• Document text

-=-=-

# Sister of UK War Hero sells his medals on eBay to finance a cruise



## Bill Mattocks (Jul 27, 2010)

Wow, I was surprised to read this one...

http://www.dailymail.co.uk/news/art...r-upset-sister-sells-medals-enjoy-cruise.html



> The sister of a war hero who died in  Afghanistan sold his uniform and  medals to an eBay trader to fund a  luxury cruise for herself.
> 
> Corporal Rob Deering left his elder  sister everything in his will, including four  war medals, his uniform and an engraved  memorial shell casing from his funeral.
> 
> ...



The story has a bit of a happy ending, though.  The collector who bought the medals tracked down Cpl. Deering's fiancee and gave them to her.  Good on him.


----------



## terryl965 (Jul 27, 2010)

I do not understand what is so wrong with what she did. I mean people sell off things all the time. She did not have a need for them and she did not want them and her brother left it to her for her to do what she wanted. I can understand the feelings of some but remember she did want she did because her brother left it to her. I am glad the fiances got it and she will most likely keep it.


----------



## Tez3 (Jul 27, 2010)

Tbh I doubt if her brother would have been that concerned about the sale of the medals. These particular ones are regarded more in the way of 'souvenirs' as they are medals specific to campaigns and awarded to all who serve a certain amount of time in that theatre. Sometimes they are given out on a parades by a bigwig, sometimes you just pick them up from your admin office. I have a N Ireland one that  is chucked in the back of a drawer somewhere. Admittedly they would be better kept for children, relatives etc and when a soldier is killed anything they had is precious so I can see where the fiancee is coming from but sadly she has no rights to anything of his under law unless he wrote a will leaving her something. She believes he wrote another will but it was lost which I find a little hard to believe as they are very careful about preserving wills, last letters etc. It's always hard after a bereavement when it comes to dividing up the estate even without a traumatic death.
Sad all round.


----------



## Ken Morgan (Jul 27, 2010)

I don't disagree with her right to do as she did, but come on, it screams tacky. If she sold it to get money for her kids education, OK, but a cruise??


----------



## Omar B (Jul 27, 2010)

Man I wanna call her a string of dirty names, but it was her right so whatever.


----------



## adamx (Jul 27, 2010)

Imo just goes to show how crummy are race can be at times.


----------



## Tez3 (Jul 28, 2010)

adamx said:


> Imo just goes to show how crummy are race can be at times.


 


Should you judge? Have you been in her shoes? We may not like it but it's her business.


----------



## Tez3 (Jul 28, 2010)

Slight side note, I was rereading the comments made by the fiancee where she says the army lost the will which is odd as her fiance was in the Royal Marines, part of the Royal Navy, totally nothing to do with the army at all. Just thought it a bit odd. maybe a slip of the tongue. Living together might be modern but partners need to really look as safeguarding assets etc if they aren't married and something happens to one of them.


----------



## Carol (Jul 28, 2010)

Tez3 said:


> Slight side note, I was rereading the comments made by the fiancee where she says the army lost the will which is odd as her fiance was in the Royal Marines, part of the Royal Navy, totally nothing to do with the army at all. Just thought it a bit odd. maybe a slip of the tongue. Living together might be modern but partners need to really look as safeguarding assets etc if they aren't married and something happens to one of them.



Wise advice for all of us.  :asian:


----------

-=-=-

• Dataset excerpts
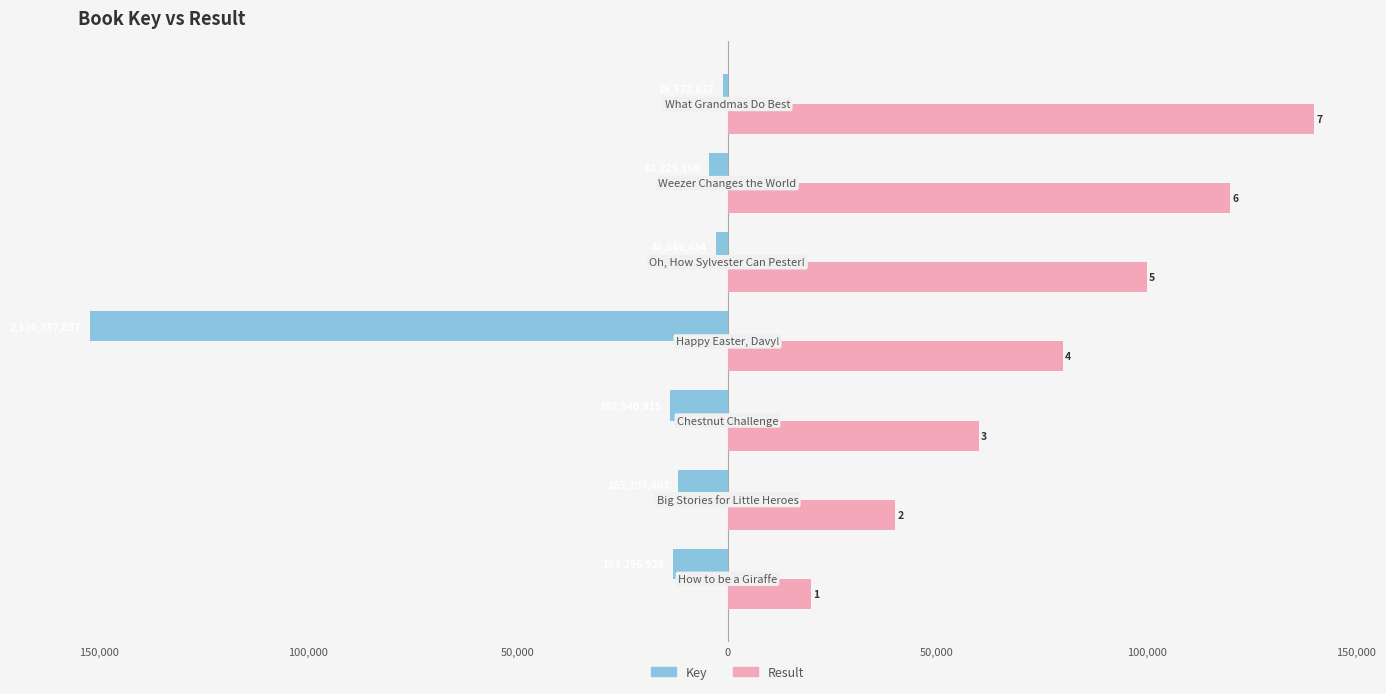

At how many categories does at least one series exceed -59371?

7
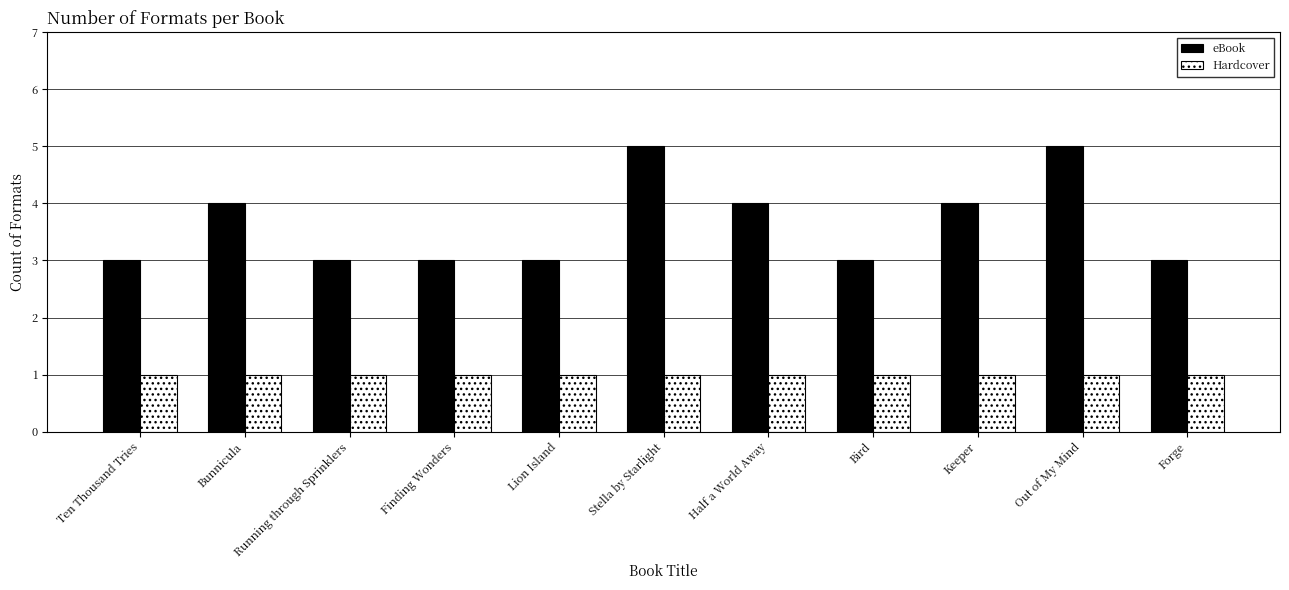

List the series in order of their peak value, highest first.

eBook, Hardcover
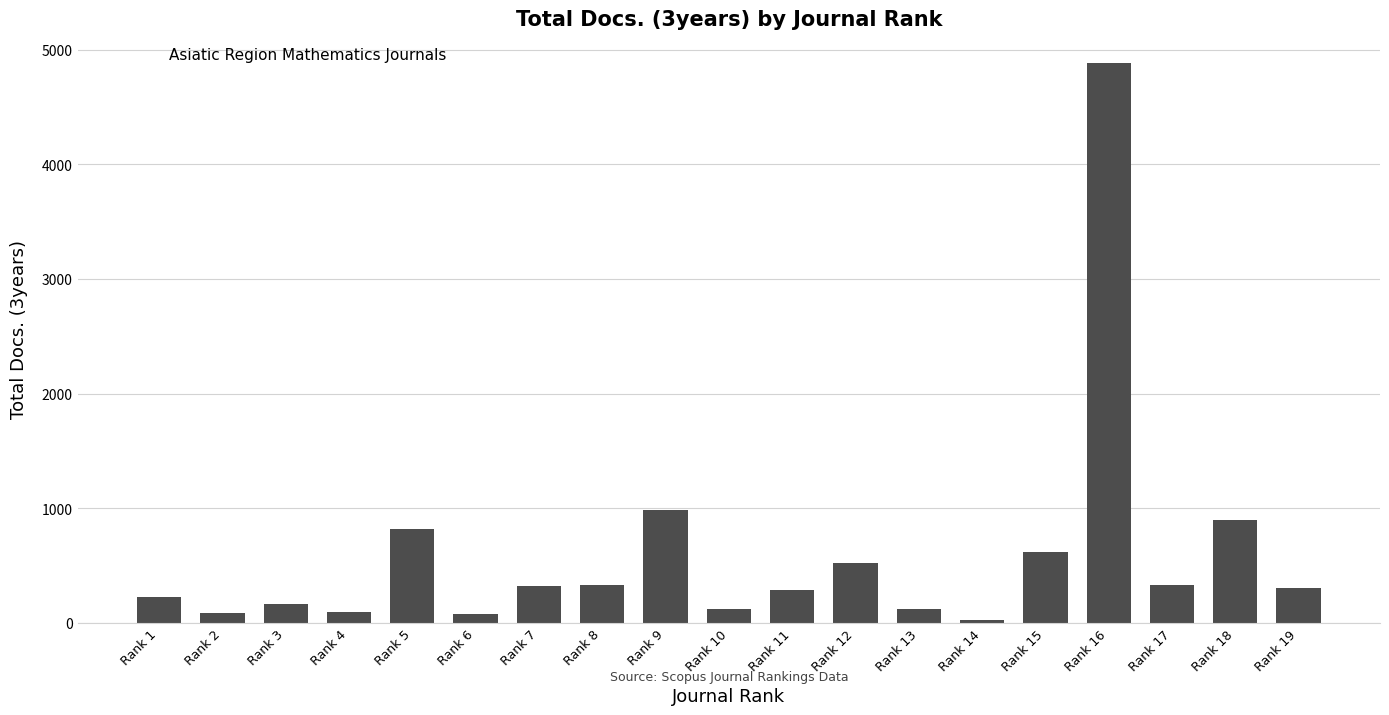

How many bars are there in total?

19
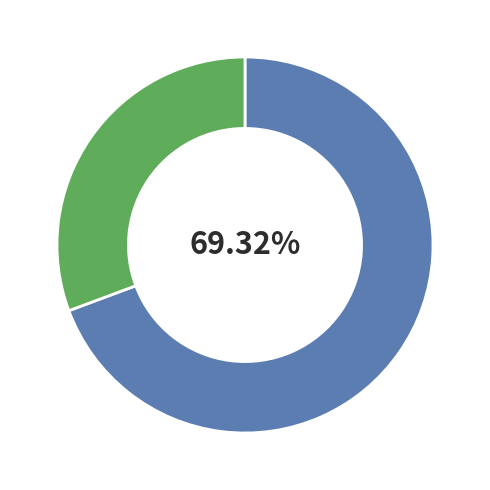

Is there any slice that represents more than half of the pie?

Yes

-=-=-

• Actions to take
[1] Answer these from the forum thread about the medal sale:
(a) How many war medals did Corporal Rob Deering leave to his elder sister?
(b) To whom did the collector who bought the medals give them?
(c) According to Tez3, which service was the fiance in?
[2] In the records, from the line with "How many bars are there in total?" through the end of the records, swap "slice" for "segment" and give those lines again with nothing else changed. Omit the pictures.

• Answers to the tasks
[1]
(a) Four.
(b) Cpl. Deering's fiancee.
(c) The Royal Marines, part of the Royal Navy.

[2]
How many bars are there in total?

19

Is there any segment that represents more than half of the pie?

Yes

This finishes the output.